I believe that in an environment where individuals were 100% responsible for their choices, more rational decisions would be made. Without Uncle Sugar around to subsidize pretty much everything, consequences will have to be suffered. Maybe we will once again learn that actions have equal and opposite reactions. Without government around, natural law and the natural application of that law will come back. Perhaps parents will spend more time developing certain underlying principles their children should adhere to. Teaching them that all human life is sacred in all forms. Abortion can’t happen if there is no conception. We need to strike at the root of the problem. In order to change society, we need to change minds.
Of course, this will not and probably never will stop all abortion. So, how can these instances be handled? In order for free market principles to be used here, humans would have to trade something of value for something they think may be more valuable.

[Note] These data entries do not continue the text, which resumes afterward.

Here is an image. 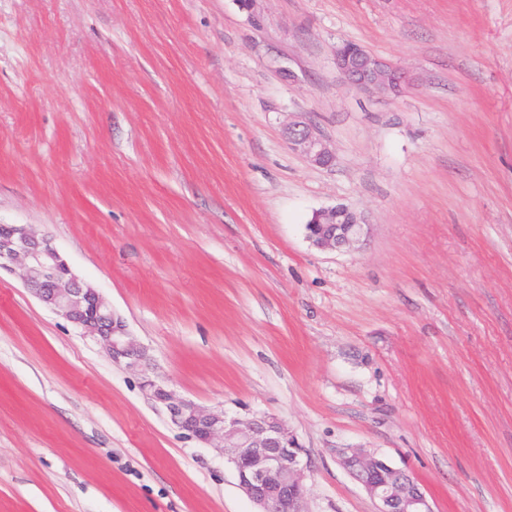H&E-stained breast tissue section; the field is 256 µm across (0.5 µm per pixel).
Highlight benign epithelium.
I'll use <instances>...</instances> for the list:
<instances>
[{
	"mask_svg": "<svg viewBox=\"0 0 512 512\" xmlns=\"http://www.w3.org/2000/svg\"><path fill=\"white\" fill-rule=\"evenodd\" d=\"M341 79L358 89L399 96L410 76L357 45L334 54ZM288 144L309 165L331 166L335 153L305 115L286 128ZM307 238L320 250L349 249L370 231L364 216L346 205L313 212ZM18 269L25 287L43 304L96 340L112 363L139 372L142 389L167 412L173 425L200 443L219 449L235 469L238 486L257 512H305L307 465L287 424L274 415L248 419L205 409L158 381L144 349L98 290L78 279L50 238L30 224H0V270ZM340 465L359 483L376 512H434L417 479L364 448H339Z\"/></svg>",
	"mask_w": 512,
	"mask_h": 512,
	"instance_id": "obj_1",
	"label": "benign epithelium"
}]
</instances>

Let’s see how a situation might play out in a voluntary society. Say there is a young careless couple, and the woman ends up pregnant. The man wants to keep the child, but the woman wants to abort it. Perhaps a contract could be made to save the child. The contract might say upon safe delivery of the child, the mother would receive some kind of payment. The money or whatever object of value that was agreed upon could be held in escrow. The father values the life of the child, and the mother values the payment. Both of these individuals would be working within their own self interest. Let’s say the mother was not satisfied with the contract, and did not want to get “stuck” with the child. In the voluntary society I choose to envision, there would be many charities. With the government no longer around to be “charitable”, real humans that actually care will fill the void, and the void would be much easier to fill than most think. Perhaps this young man could get one of these charities to “co-sign” on this contract. Many different people or groups of people could co-sign on this contract to seal the deal with this woman. These contracts could be tailored to fit specific situations. I could picture people coming up with contract arbitration companies that specialize in abortion contracts.

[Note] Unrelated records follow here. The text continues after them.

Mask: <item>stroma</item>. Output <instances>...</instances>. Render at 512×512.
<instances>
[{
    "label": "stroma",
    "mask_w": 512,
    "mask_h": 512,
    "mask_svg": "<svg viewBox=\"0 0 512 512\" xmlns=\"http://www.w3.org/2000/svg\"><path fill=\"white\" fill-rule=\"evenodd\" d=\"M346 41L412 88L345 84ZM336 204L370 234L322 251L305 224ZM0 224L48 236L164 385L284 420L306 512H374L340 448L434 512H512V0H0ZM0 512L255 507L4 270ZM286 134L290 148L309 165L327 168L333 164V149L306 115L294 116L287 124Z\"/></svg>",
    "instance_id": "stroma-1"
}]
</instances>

What if she liked to drink, and do drugs? Well, maybe the contract that was written went into specifics how these situations would be covered, but there might be other solutions. The health insurance company that covers the father might be able to offer some kind of pre-natal health insurance (remember that without government regulation, insurance will be much cheaper). Perhaps this insurance company could offer some form of payment if the mother stays clean. It would be cheaper for this company in the long run, because the child will run less risk of serious birth defects. The same way insurance companies now offer discounts to non-smokers. Maybe for every clean drug test she passes, she gets something of value. The mother could be a member of the same insurance company, and a deal might be struck. This is also an example of how humans can be governed using their own self-interest. The mother could choose to voluntarily enter into any of these contracts, and then she would be governed by her own doing. Of course, force could never be initiated to enforce these contracts, but there would still be consequences (think in terms of credit reporting agencies). I’m sure there are many more solutions to this problem. We will never know unless we try.
Some of you might be thinking how a price could be put on a human life. If you are, you are ignoring the possibility that a human life might be saved (hypothetically), and it was all done without force and coercion. When thinking in terms of a voluntary society, you have to employ the power of persuasion, never the persuasion of power.
A society grows great when old men plant trees whose shade they know they shall never sit in.